When the individual perceives this relation between himself and Infinite Spirit, he finds that he has been raised from a position of slavery to one of reciprocity. The Spirit cannot do without him any more than he can do without the Spirit: the two are as necessary to each other as the two poles of an electric battery. The Spirit is the unlimited essence of Love, Wisdom, and Power, all three in one undifferentiated and waiting to be differentiated by APPROPRIATION, that is, by the individual CLAIMING to be the channel of their differentiation. It only requires the claim to be made with the recognition that by the Law of Being it is bound to be answered, and the right feeling, the right seeing, and the right working for the particular matter we have in hand will flow in quite naturally. Our old enemies, doubt and fear, may seek to bring us back under bondage to Baali, but our new stand-point for the recognition of the All-originating Spirit as being absolutely unified with ourselves must always be kept resolutely in mind; for, short of this, we are not working on the creative level--we are creating, indeed, for we can never divest ourselves of our creative power, but we are creating in the image of the old limiting and destructive conditions, and this is merely perpetuating the cosmic Law of Averages, which is just what the individual has to rise superior to. The creative level is where new laws begin to manifest themselves in a new order of conditions, something transcending our past experiences and thus bringing about a real advance; for it is no advance only to go on in the same old round even if we kept at it for centuries: it is the steady go-ahead nature of the Spirit that has made the world of to-day an improvement upon the world of the pterodactyl and the icthiosaurus, and we must look for the same forward movement of the Spirit from its new starting-point in ourselves.
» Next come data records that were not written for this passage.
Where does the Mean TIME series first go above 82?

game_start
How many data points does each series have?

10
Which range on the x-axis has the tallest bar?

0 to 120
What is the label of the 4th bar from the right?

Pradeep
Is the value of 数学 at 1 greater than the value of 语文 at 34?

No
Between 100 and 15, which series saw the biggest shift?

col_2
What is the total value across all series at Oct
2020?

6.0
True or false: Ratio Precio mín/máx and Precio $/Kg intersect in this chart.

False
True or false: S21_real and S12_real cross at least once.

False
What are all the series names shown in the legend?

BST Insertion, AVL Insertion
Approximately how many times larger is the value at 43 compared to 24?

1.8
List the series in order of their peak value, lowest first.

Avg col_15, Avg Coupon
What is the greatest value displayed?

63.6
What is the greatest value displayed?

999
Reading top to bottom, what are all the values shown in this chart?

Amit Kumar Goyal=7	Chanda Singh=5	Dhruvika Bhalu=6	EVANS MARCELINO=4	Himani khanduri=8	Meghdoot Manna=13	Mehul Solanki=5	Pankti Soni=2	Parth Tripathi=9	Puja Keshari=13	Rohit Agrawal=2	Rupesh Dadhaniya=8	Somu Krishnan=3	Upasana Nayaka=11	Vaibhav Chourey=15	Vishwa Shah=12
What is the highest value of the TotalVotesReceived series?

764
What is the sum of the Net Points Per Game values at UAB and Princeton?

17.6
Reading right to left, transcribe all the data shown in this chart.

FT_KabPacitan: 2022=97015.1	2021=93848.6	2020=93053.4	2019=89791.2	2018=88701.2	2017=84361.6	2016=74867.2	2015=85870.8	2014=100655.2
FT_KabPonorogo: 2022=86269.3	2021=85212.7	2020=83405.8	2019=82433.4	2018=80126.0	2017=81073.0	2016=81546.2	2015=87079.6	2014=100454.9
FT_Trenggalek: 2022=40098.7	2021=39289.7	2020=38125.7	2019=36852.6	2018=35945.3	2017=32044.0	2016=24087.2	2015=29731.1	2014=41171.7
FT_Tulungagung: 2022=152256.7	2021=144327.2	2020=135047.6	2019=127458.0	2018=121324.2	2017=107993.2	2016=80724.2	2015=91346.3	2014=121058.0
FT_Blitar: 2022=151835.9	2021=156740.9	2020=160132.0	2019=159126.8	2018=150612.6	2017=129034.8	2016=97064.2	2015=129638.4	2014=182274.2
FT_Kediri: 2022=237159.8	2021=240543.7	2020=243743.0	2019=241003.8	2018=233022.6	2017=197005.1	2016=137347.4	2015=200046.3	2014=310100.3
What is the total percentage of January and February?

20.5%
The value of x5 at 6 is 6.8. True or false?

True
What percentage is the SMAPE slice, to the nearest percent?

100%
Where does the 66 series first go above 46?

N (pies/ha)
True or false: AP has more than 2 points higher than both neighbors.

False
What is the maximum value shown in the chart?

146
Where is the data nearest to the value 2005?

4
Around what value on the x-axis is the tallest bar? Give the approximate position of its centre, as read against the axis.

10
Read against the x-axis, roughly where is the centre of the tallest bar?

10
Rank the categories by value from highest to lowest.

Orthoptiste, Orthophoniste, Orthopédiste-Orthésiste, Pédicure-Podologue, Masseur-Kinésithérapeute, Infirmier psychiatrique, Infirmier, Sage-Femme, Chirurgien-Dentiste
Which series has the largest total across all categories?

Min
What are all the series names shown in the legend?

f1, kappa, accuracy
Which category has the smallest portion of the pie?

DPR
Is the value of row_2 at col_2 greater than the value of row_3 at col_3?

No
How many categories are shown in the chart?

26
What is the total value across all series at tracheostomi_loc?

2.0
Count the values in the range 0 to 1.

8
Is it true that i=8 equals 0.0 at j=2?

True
Now it is this special, personal, and individual relation of the Spirit to ourselves which is typified by the names Ishi and Hephzibah. From this stand-point we may say that as the individual wakes up to the oneness with the Spirit, the Spirit wakes up to the same thing. It becomes conscious of itself through the consciousness of the individual, and thus is solved the paradox of individual self-recognition by the Universal Spirit, without which no new-creative power could be exercised and all things would continue to proceed in the old merely cosmic order. It is of course true that in the merely generic order the Spirit must be present in every form of Life, as the Master pointed out when He said that not a sparrow falls to the ground without "the Father." But as the sparrows He alluded to had been shot and were on sale at a price which shows that this was the fate of a good many of them, we see here precisely that stage of manifestation where the Spirit has not woke up to individual self-recognition, and remains at the lower level of self-recognition, that of the generic or race-spirit. The Master's comment, "Ye are of more value than many sparrows" points out this difference: in us the generic creation has reached the level which affords the conditions for the waking up of the Spirit to self-recognition in the Individual.
And we must bear in mind that all this is perfectly natural.